Recorded data:
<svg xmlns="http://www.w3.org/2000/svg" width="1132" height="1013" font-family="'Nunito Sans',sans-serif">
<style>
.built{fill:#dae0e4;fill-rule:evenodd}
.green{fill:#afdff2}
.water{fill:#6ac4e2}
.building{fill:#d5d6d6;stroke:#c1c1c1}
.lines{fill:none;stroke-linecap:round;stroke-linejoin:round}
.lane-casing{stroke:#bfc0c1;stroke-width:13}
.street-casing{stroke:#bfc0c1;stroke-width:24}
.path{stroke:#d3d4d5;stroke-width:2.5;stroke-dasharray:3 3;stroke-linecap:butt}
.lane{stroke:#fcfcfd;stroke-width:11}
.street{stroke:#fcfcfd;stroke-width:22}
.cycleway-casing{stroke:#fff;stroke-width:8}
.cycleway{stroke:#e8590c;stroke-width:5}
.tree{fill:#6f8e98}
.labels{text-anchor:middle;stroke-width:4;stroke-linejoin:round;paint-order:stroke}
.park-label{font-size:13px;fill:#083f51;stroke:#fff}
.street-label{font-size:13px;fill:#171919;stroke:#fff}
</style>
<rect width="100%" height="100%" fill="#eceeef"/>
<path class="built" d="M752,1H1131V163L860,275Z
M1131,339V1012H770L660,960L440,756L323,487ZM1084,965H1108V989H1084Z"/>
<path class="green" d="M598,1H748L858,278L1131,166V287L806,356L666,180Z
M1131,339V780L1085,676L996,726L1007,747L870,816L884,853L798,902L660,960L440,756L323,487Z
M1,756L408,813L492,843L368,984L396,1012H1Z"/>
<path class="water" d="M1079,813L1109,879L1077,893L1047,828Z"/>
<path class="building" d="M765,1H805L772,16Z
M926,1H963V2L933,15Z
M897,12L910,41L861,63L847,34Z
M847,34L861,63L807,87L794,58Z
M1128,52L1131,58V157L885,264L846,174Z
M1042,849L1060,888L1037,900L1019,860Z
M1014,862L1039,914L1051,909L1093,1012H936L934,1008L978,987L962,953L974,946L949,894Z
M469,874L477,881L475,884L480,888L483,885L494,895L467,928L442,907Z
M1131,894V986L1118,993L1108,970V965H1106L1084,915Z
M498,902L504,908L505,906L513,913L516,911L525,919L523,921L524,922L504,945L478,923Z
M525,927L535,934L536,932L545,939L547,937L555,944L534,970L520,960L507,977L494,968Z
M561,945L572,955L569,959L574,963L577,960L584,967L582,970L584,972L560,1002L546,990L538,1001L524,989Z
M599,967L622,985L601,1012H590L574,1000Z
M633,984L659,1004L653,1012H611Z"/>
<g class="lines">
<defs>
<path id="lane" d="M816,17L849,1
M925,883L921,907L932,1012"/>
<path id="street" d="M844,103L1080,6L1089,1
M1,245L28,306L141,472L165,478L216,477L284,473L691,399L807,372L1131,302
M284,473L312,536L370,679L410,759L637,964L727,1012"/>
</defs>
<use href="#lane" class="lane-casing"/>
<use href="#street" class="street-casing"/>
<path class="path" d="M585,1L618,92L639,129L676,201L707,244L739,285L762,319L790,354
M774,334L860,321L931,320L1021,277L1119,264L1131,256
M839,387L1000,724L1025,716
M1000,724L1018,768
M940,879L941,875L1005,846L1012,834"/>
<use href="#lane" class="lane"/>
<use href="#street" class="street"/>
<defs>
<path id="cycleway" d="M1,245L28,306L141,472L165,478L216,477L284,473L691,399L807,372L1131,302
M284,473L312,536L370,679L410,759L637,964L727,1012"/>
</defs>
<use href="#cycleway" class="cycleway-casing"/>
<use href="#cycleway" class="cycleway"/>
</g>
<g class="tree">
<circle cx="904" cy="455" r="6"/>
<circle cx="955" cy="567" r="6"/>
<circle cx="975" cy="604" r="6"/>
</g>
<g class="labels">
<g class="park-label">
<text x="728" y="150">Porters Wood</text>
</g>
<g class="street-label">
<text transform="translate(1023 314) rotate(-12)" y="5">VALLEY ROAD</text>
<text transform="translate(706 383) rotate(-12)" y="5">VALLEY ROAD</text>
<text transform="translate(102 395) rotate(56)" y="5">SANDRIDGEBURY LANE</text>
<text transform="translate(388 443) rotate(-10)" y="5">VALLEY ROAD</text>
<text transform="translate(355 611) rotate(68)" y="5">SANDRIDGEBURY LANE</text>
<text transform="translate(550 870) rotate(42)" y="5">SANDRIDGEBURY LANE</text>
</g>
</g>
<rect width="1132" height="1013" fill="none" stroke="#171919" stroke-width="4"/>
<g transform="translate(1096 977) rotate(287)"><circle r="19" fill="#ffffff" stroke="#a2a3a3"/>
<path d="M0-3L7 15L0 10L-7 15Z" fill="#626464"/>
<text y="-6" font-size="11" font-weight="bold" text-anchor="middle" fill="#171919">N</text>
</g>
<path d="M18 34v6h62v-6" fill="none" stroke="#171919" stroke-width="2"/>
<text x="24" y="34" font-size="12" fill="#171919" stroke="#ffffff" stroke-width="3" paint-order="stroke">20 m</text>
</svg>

◆ Task details
Your answer should consist of each line of the data above in which the word "round" occurs.

◆ Response area
.lines{fill:none;stroke-linecap:round;stroke-linejoin:round}
.labels{text-anchor:middle;stroke-width:4;stroke-linejoin:round;paint-order:stroke}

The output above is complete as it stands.